Work to complete: What lines of the data hold the string "kvalitet"? Pull each one out.

Task inputs:
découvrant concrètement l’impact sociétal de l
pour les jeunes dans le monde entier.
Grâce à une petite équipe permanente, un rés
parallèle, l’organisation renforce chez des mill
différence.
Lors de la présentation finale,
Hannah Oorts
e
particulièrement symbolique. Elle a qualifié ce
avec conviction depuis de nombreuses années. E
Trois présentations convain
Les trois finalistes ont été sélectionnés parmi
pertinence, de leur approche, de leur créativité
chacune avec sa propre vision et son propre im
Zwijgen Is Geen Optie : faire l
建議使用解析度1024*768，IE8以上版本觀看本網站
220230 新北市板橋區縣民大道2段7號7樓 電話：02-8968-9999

--

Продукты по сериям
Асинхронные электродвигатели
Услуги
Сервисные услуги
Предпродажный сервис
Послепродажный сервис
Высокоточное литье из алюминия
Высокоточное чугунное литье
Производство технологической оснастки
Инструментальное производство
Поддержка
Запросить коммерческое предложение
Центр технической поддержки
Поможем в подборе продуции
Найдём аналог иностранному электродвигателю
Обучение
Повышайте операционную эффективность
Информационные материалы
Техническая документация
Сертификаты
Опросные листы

==

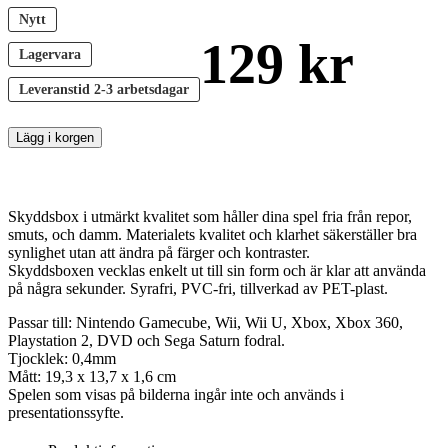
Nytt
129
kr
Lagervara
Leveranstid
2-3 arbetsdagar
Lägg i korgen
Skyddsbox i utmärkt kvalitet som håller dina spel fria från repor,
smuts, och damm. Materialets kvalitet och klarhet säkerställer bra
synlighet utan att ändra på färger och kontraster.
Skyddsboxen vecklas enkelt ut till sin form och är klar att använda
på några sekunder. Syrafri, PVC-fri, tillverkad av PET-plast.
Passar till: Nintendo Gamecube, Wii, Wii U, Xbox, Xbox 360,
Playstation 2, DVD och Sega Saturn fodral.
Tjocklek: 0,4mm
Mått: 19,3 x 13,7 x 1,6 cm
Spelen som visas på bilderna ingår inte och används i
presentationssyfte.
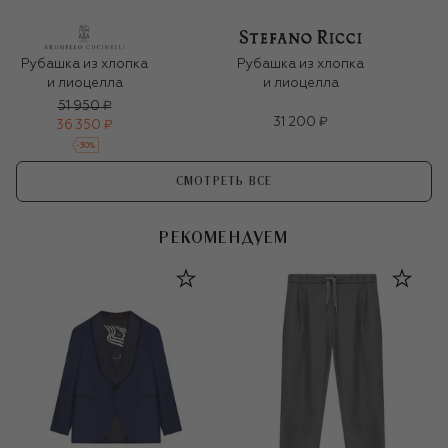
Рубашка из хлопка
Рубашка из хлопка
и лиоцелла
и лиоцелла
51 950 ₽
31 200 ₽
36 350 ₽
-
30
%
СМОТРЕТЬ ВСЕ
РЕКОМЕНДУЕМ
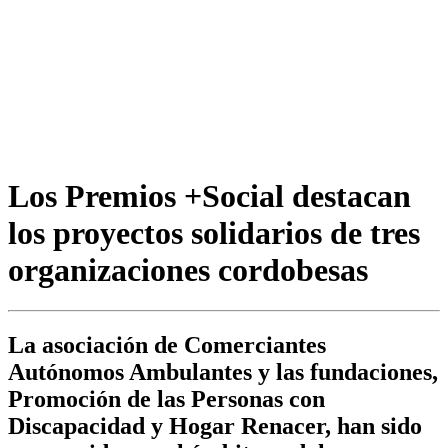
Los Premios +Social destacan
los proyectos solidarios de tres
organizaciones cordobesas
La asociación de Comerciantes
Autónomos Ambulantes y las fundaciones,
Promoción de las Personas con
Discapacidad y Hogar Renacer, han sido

Response area:
Skyddsbox i utmärkt kvalitet som håller dina spel fria från repor,
smuts, och damm. Materialets kvalitet och klarhet säkerställer bra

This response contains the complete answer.